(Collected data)
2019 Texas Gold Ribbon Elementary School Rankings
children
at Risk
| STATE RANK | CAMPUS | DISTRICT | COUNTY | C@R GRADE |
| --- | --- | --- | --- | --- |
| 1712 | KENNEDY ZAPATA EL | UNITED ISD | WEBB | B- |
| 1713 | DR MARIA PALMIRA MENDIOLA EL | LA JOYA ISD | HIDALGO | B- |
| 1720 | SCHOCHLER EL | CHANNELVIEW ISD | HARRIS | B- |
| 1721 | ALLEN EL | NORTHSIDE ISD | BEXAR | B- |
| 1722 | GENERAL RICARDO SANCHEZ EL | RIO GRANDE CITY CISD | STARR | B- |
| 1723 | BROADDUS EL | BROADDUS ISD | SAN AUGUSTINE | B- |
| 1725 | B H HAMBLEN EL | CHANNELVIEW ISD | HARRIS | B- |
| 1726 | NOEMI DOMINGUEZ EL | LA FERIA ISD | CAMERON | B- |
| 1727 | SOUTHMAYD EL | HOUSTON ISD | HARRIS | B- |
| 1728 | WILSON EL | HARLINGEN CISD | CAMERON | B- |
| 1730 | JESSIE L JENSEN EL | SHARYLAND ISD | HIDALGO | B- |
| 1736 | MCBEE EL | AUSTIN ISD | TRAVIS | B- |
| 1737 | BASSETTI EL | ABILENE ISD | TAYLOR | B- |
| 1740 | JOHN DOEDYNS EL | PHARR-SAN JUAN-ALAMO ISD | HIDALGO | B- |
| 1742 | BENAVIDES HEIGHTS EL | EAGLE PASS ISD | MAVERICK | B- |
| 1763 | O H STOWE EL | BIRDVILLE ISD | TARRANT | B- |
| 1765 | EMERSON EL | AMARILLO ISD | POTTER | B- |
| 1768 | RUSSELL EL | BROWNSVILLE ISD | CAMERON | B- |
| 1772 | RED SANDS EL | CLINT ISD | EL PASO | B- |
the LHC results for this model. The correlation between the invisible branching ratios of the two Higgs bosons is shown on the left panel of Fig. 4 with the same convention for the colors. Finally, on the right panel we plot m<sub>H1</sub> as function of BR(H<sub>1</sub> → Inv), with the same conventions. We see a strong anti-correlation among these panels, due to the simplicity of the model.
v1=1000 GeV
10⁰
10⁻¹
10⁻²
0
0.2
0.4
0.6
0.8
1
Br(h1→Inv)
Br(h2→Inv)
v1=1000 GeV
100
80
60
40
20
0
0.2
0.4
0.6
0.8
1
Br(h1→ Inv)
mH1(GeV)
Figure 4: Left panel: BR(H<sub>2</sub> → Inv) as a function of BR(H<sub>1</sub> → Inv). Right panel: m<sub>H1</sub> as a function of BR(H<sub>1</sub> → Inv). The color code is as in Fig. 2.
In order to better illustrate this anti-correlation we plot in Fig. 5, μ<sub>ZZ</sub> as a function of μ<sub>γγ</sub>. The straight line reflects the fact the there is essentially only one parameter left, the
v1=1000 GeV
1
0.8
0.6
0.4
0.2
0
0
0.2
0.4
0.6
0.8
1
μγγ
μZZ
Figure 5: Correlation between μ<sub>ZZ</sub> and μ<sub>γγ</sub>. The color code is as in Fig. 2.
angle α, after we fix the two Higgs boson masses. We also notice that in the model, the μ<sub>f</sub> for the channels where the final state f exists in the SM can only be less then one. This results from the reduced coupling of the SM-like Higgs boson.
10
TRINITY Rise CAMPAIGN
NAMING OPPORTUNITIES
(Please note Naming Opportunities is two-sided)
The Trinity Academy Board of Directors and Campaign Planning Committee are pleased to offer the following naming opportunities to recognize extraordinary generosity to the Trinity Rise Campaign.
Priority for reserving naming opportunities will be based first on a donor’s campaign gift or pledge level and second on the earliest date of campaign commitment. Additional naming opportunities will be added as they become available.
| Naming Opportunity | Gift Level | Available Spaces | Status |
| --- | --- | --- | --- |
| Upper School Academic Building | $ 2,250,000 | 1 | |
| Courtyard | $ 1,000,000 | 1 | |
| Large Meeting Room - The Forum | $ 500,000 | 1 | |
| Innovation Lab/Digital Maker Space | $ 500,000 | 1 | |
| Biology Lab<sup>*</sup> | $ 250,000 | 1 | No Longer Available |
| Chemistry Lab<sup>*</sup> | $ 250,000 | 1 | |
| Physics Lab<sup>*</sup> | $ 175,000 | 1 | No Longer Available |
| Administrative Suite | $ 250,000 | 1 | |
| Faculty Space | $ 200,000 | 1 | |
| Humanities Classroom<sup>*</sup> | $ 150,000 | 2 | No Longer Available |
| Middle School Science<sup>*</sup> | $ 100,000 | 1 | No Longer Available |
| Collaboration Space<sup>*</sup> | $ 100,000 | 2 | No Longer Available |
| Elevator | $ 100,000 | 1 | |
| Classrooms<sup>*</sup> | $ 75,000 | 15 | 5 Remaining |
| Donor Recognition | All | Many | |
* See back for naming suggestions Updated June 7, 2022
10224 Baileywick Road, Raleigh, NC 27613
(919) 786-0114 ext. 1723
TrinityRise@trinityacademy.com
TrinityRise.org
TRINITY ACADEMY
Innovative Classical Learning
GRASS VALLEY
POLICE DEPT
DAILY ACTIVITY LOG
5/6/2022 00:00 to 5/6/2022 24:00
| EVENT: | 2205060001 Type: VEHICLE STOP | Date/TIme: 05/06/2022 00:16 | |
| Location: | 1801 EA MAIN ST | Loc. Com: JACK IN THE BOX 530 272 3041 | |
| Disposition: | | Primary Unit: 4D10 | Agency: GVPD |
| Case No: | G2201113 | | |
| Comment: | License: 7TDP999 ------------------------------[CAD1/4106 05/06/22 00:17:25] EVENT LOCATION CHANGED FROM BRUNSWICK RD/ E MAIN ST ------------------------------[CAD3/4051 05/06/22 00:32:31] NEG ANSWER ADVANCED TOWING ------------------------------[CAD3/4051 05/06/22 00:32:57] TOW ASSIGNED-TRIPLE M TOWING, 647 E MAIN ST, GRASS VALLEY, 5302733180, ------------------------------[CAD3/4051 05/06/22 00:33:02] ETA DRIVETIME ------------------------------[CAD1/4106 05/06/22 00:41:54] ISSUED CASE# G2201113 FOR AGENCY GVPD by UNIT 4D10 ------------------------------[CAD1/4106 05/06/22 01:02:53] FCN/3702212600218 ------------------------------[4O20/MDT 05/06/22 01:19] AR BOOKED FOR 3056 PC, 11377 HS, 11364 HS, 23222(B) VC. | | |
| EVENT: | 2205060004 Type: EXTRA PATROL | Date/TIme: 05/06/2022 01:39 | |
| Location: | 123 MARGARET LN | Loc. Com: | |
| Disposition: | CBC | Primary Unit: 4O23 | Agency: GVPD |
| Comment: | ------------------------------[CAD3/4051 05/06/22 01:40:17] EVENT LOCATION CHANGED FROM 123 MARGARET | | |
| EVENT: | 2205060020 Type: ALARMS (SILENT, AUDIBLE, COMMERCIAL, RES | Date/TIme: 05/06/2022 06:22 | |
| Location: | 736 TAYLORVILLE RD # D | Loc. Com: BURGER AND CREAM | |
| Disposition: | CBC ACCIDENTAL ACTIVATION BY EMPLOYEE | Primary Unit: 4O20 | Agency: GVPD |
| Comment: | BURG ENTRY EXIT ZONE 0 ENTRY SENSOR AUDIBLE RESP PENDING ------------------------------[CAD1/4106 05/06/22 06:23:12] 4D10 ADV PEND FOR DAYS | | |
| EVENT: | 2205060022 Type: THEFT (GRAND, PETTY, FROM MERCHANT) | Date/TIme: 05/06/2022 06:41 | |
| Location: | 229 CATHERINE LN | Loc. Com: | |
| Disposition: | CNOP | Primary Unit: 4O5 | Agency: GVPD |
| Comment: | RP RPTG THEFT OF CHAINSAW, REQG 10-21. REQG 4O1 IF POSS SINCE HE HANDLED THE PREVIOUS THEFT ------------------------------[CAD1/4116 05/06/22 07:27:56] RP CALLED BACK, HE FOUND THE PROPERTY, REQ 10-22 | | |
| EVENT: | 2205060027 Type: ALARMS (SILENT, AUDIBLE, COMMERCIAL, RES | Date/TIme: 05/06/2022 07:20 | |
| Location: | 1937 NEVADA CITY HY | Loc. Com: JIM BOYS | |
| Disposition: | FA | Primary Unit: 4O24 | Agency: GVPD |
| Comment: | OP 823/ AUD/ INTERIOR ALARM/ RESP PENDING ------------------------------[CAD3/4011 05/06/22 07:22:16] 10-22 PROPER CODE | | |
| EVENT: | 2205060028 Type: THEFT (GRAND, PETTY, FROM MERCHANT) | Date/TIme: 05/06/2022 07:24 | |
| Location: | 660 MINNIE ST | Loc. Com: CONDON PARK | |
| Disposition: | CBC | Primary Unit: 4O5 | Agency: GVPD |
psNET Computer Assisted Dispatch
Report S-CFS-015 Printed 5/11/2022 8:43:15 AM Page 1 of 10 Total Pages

*PROBLEM:* Which of the lines above hold the string "HIDALGO"? Pick each of them out.

*ANSWER TO THE PROBLEM:*
| 1713 | DR MARIA PALMIRA MENDIOLA EL | LA JOYA ISD | HIDALGO | B- |
| 1730 | JESSIE L JENSEN EL | SHARYLAND ISD | HIDALGO | B- |
| 1740 | JOHN DOEDYNS EL | PHARR-SAN JUAN-ALAMO ISD | HIDALGO | B- |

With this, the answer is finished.